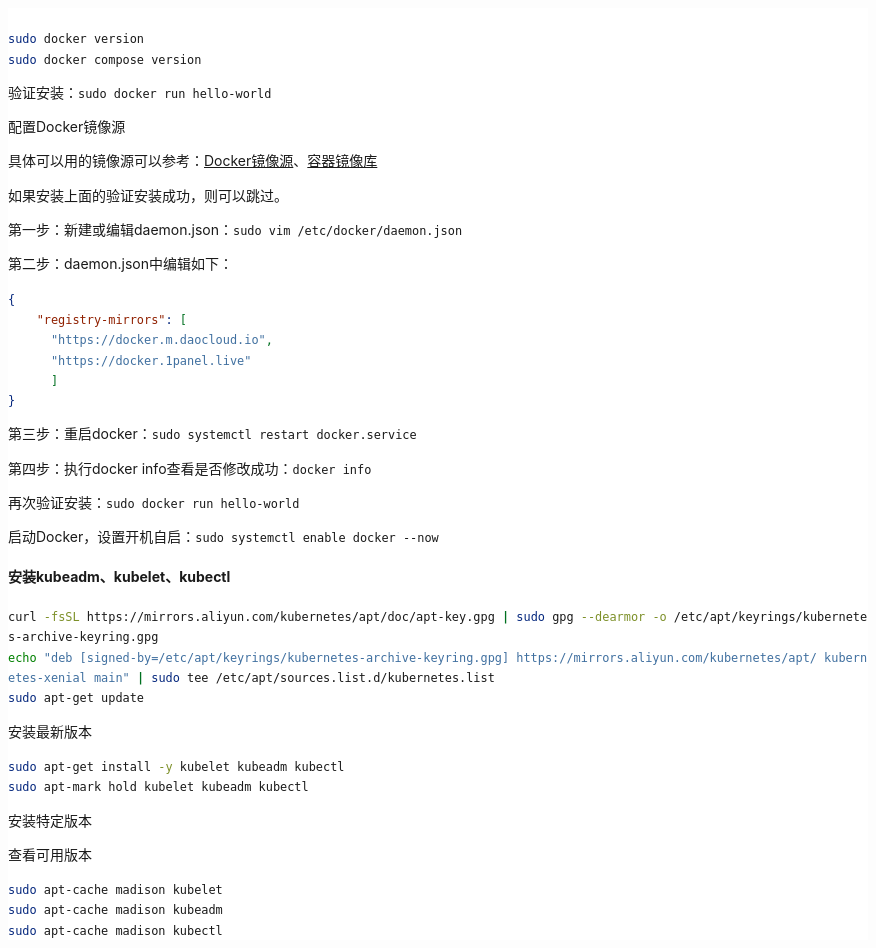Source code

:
 ```bash

sudo docker version
sudo docker compose version
```

验证安装：`sudo docker run hello-world`

配置Docker镜像源

具体可以用的镜像源可以参考：[Docker镜像源](https://www.coderjia.cn/archives/dba3f94c-a021-468a-8ac6-e840f85867ea)、[容器镜像库](https://dockerhub.icu/)

如果安装上面的验证安装成功，则可以跳过。

第一步：新建或编辑daemon.json：`sudo vim /etc/docker/daemon.json`

第二步：daemon.json中编辑如下：

```json
{
    "registry-mirrors": [
      "https://docker.m.daocloud.io",
      "https://docker.1panel.live"
      ]
}
```

第三步：重启docker：`sudo systemctl restart docker.service`

第四步：执行docker info查看是否修改成功：`docker info`

再次验证安装：`sudo docker run hello-world`

启动Docker，设置开机自启：`sudo systemctl enable docker --now`

#### 安装kubeadm、kubelet、kubectl

```bash
curl -fsSL https://mirrors.aliyun.com/kubernetes/apt/doc/apt-key.gpg | sudo gpg --dearmor -o /etc/apt/keyrings/kubernetes-archive-keyring.gpg
echo "deb [signed-by=/etc/apt/keyrings/kubernetes-archive-keyring.gpg] https://mirrors.aliyun.com/kubernetes/apt/ kubernetes-xenial main" | sudo tee /etc/apt/sources.list.d/kubernetes.list
sudo apt-get update
```

安装最新版本

```bash
sudo apt-get install -y kubelet kubeadm kubectl
sudo apt-mark hold kubelet kubeadm kubectl
```

安装特定版本

查看可用版本

```bash
sudo apt-cache madison kubelet
sudo apt-cache madison kubeadm
sudo apt-cache madison kubectl
```
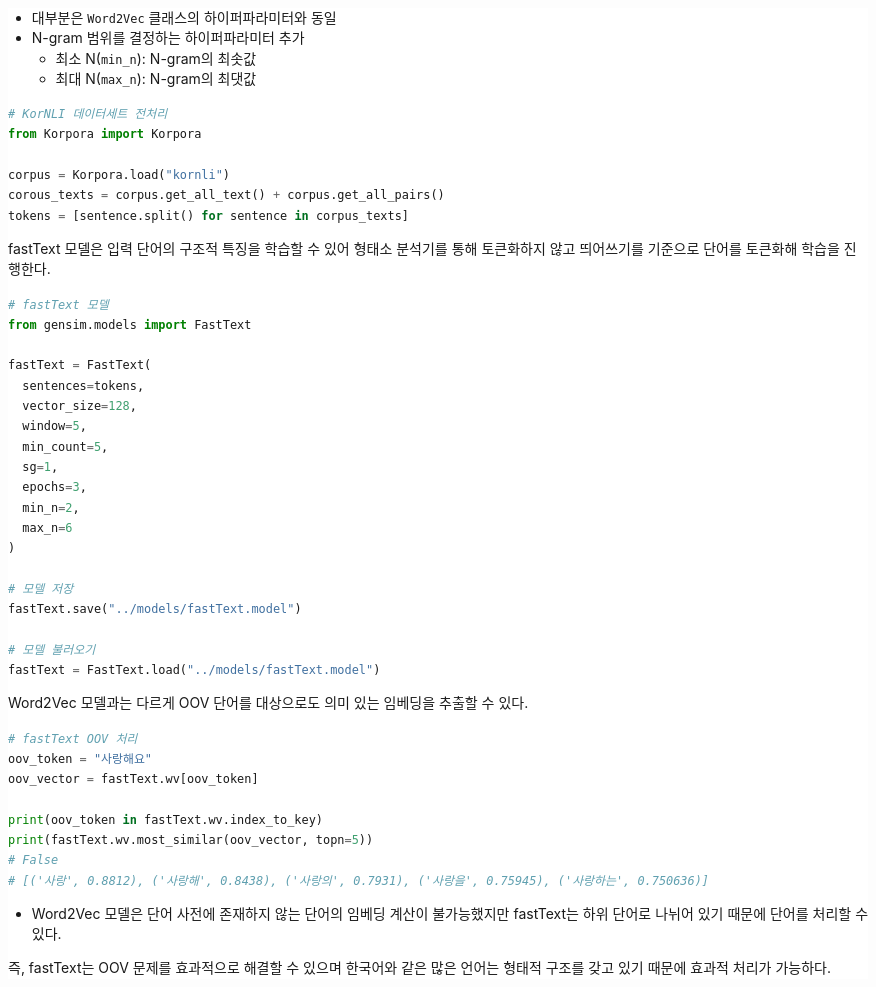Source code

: - 대부분은 `Word2Vec` 클래스의 하이퍼파라미터와 동일
- N-gram 범위를 결정하는 하이퍼파라미터 추가
  - 최소 N(`min_n`): N-gram의 최솟값
  - 최대 N(`max_n`): N-gram의 최댓값

```python
# KorNLI 데이터세트 전처리
from Korpora import Korpora

corpus = Korpora.load("kornli")
corous_texts = corpus.get_all_text() + corpus.get_all_pairs()
tokens = [sentence.split() for sentence in corpus_texts]
```

fastText 모델은 입력 단어의 구조적 특징을 학습할 수 있어 형태소 분석기를 통해 토큰화하지 않고 띄어쓰기를 기준으로 단어를 토큰화해 학습을 진행한다. 

```python
# fastText 모델
from gensim.models import FastText

fastText = FastText(
  sentences=tokens,
  vector_size=128,
  window=5,
  min_count=5,
  sg=1,
  epochs=3,
  min_n=2,
  max_n=6
)

# 모델 저장
fastText.save("../models/fastText.model")

# 모델 불러오기
fastText = FastText.load("../models/fastText.model")
```

Word2Vec 모델과는 다르게 OOV 단어를 대상으로도 의미 있는 임베딩을 추출할 수 있다.

```python
# fastText OOV 처리
oov_token = "사랑해요"
oov_vector = fastText.wv[oov_token]

print(oov_token in fastText.wv.index_to_key)
print(fastText.wv.most_similar(oov_vector, topn=5))
# False
# [('사랑', 0.8812), ('사랑해', 0.8438), ('사랑의', 0.7931), ('사랑을', 0.75945), ('사랑하는', 0.750636)]
```

- Word2Vec 모델은 단어 사전에 존재하지 않는 단어의 임베딩 계산이 불가능했지만 fastText는 하위 단어로 나뉘어 있기 때문에 단어를 처리할 수 있다.

즉, fastText는 OOV 문제를 효과적으로 해결할 수 있으며 한국어와 같은 많은 언어는 형태적 구조를 갖고 있기 때문에 효과적 처리가 가능하다.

- - -

**WORK INSTRUCTIONS**:
Pictures are not part of the copy. Restate everything else in the listing word for word.

**SOLUTION TO THE EXERCISE**:
Source code

:
 ```bash

sudo docker version
sudo docker compose version
```

验证安装：`sudo docker run hello-world`

配置Docker镜像源

具体可以用的镜像源可以参考：[Docker镜像源](https://www.coderjia.cn/archives/dba3f94c-a021-468a-8ac6-e840f85867ea)、[容器镜像库](https://dockerhub.icu/)

如果安装上面的验证安装成功，则可以跳过。

第一步：新建或编辑daemon.json：`sudo vim /etc/docker/daemon.json`

第二步：daemon.json中编辑如下：

```json
{
    "registry-mirrors": [
      "https://docker.m.daocloud.io",
      "https://docker.1panel.live"
      ]
}
```

第三步：重启docker：`sudo systemctl restart docker.service`

第四步：执行docker info查看是否修改成功：`docker info`

再次验证安装：`sudo docker run hello-world`

启动Docker，设置开机自启：`sudo systemctl enable docker --now`

#### 安装kubeadm、kubelet、kubectl

```bash
curl -fsSL https://mirrors.aliyun.com/kubernetes/apt/doc/apt-key.gpg | sudo gpg --dearmor -o /etc/apt/keyrings/kubernetes-archive-keyring.gpg
echo "deb [signed-by=/etc/apt/keyrings/kubernetes-archive-keyring.gpg] https://mirrors.aliyun.com/kubernetes/apt/ kubernetes-xenial main" | sudo tee /etc/apt/sources.list.d/kubernetes.list
sudo apt-get update
```

安装最新版本

```bash
sudo apt-get install -y kubelet kubeadm kubectl
sudo apt-mark hold kubelet kubeadm kubectl
```

安装特定版本

查看可用版本

```bash
sudo apt-cache madison kubelet
sudo apt-cache madison kubeadm
sudo apt-cache madison kubectl
```
Source code

: - 대부분은 `Word2Vec` 클래스의 하이퍼파라미터와 동일
- N-gram 범위를 결정하는 하이퍼파라미터 추가
  - 최소 N(`min_n`): N-gram의 최솟값
  - 최대 N(`max_n`): N-gram의 최댓값

```python
# KorNLI 데이터세트 전처리
from Korpora import Korpora

corpus = Korpora.load("kornli")
corous_texts = corpus.get_all_text() + corpus.get_all_pairs()
tokens = [sentence.split() for sentence in corpus_texts]
```

fastText 모델은 입력 단어의 구조적 특징을 학습할 수 있어 형태소 분석기를 통해 토큰화하지 않고 띄어쓰기를 기준으로 단어를 토큰화해 학습을 진행한다. 

```python
# fastText 모델
from gensim.models import FastText

fastText = FastText(
  sentences=tokens,
  vector_size=128,
  window=5,
  min_count=5,
  sg=1,
  epochs=3,
  min_n=2,
  max_n=6
)

# 모델 저장
fastText.save("../models/fastText.model")

# 모델 불러오기
fastText = FastText.load("../models/fastText.model")
```

Word2Vec 모델과는 다르게 OOV 단어를 대상으로도 의미 있는 임베딩을 추출할 수 있다.

```python
# fastText OOV 처리
oov_token = "사랑해요"
oov_vector = fastText.wv[oov_token]

print(oov_token in fastText.wv.index_to_key)
print(fastText.wv.most_similar(oov_vector, topn=5))
# False
# [('사랑', 0.8812), ('사랑해', 0.8438), ('사랑의', 0.7931), ('사랑을', 0.75945), ('사랑하는', 0.750636)]
```

- Word2Vec 모델은 단어 사전에 존재하지 않는 단어의 임베딩 계산이 불가능했지만 fastText는 하위 단어로 나뉘어 있기 때문에 단어를 처리할 수 있다.

즉, fastText는 OOV 문제를 효과적으로 해결할 수 있으며 한국어와 같은 많은 언어는 형태적 구조를 갖고 있기 때문에 효과적 처리가 가능하다.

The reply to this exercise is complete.